The exponents nw and no approach unity, and sor approaches zero in the case of very low tension. The above relationships may be used for high or intermediate tension for which the exponents are greater than unity and Sor >0.

The model allows polymer viscosity to be a function of its aqueous phase concentration and shear rate. The apparent polymer of viscosity is related to shear rate at a given concentration, as reported by G. J. Hirasaki and G. A. Pope in the August 1974 issue of the Society of Petroleum Engineering Journal at page 237 entitled "Analysis of Factors Influencing Mobility and Adsorption in the Flow of Polymer Solution Through Porous Media." The finite difference scheme presented by J. T. Patton, K. H. Coates and J. T. Colagrove in the March 1971 issue of The Society of Petroleum Engineering Journal at pages 72-84 entitled "Prediction of Polymer Flood Performance" is used to solve for fluid saturations. The system of chemical transport equations is solved for a chemical concentrations in the aqueous, oil, and solid phases using the finite difference technique developed by A. Satter, Y. M. Shum, W. T. Adams and L. A. Davis in SPE Paper 6847 presented at the 52nd Fall Meeting of the SPE of AIME in Denver, Colo., October 9-12, 1977 entitled "Chemical Transport in Porous Media." The injection rate, which is allowed to vary during the life of a flood, is allocated among the stream tubes of various layers according to the fluid mobilities in the tubes based again on the Patton reference.

The computer program starts by calculating the cell and tube geometrical data based upon input streamline information and initializes the fluid saturations and chemical concentrations in the cells of the tubes of the various layers; then, starting at the initial time, computations are carried out by time steps. The sequence of calculations carried out includes mobilities in the cells, injection rate into a cell when pressure differential between the injector and producer is fixed or vice versa, followed by flowrates through the tubes. Then, considering one tube at a time, fluid saturations and fractional flows and concentrations of each chemical in the aqueous, oil or solid phases in the cells are computed. The output consists of oil, water and chemical production, fluid saturations, and chemical distributions in the reservoir at specified time intervals.

Records shown -
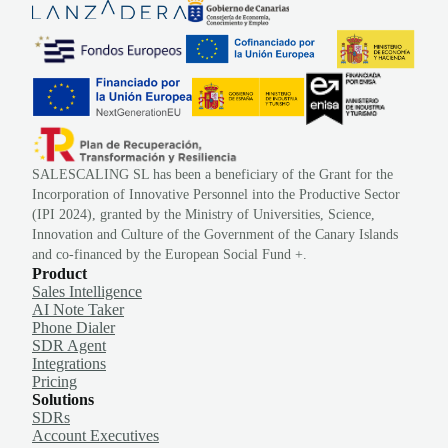
SALESCALING SL has been a beneficiary of the Grant for the
Incorporation of Innovative Personnel into the Productive Sector
(IPI 2024), granted by the Ministry of Universities, Science,
Innovation and Culture of the Government of the Canary Islands
and co-financed by the European Social Fund +.
Product
Sales Intelligence
AI Note Taker
Phone Dialer
SDR Agent
Integrations
Pricing
Solutions
SDRs
Account Executives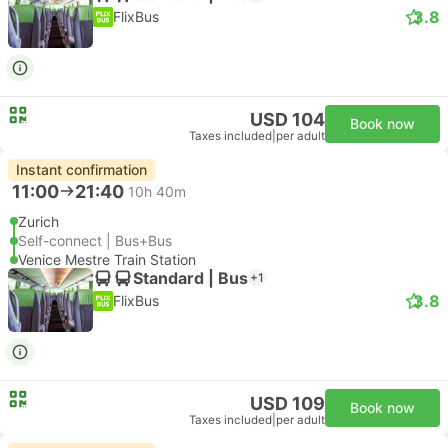
3.8
FlixBus
USD 104
Book now
Taxes included
|
per adult
Instant confirmation
11:00
21:40
10h 40m
Zurich
Self-connect | Bus+Bus
Venice Mestre Train Station
Standard | Bus
+1
3.8
FlixBus
USD 109
Book now
Taxes included
|
per adult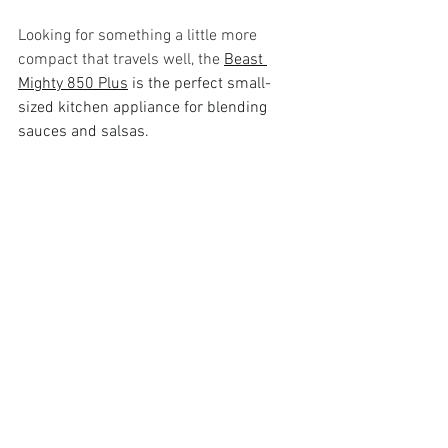
Looking for something a little more 
compact that travels well, the 
Beast 
Mighty 850 Plus
 is the perfect small-
sized kitchen appliance for blending 
sauces and salsas. 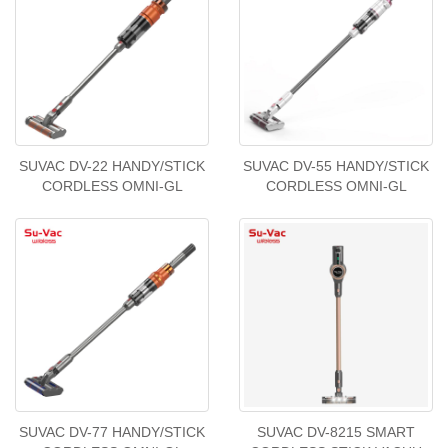
SUVAC DV-22 HANDY/STICK
SUVAC DV-55 HANDY/STICK
CORDLESS OMNI-GL
CORDLESS OMNI-GL
SUVAC DV-77 HANDY/STICK
SUVAC DV-8215 SMART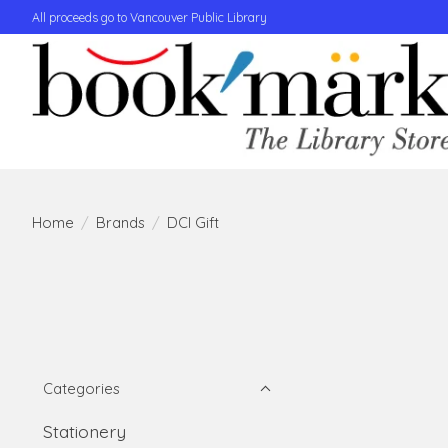
All proceeds go to Vancouver Public Library
Home
/
Brands
/
DCI Gift
Categories
Stationery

What to produce - Using the simulation model passage, decide whether each statement agrees with it: (a) the injection rate is held constant for the whole life of a flood; (b) polymer viscosity can depend on both aqueous phase concentration and shear rate; (c) fluid saturations are solved with the finite difference scheme from "Prediction of Polymer Flood Performance." Answer yes or no for each, quoting the words that settle it. The data have no role in this exercise.

Answer to this problem -
(a) No: "The injection rate, which is allowed to vary during the life of a flood"
(b) Yes: "The model allows polymer viscosity to be a function of its aqueous phase concentration and shear rate."
(c) Yes: "entitled "Prediction of Polymer Flood Performance" is used to solve for fluid saturations."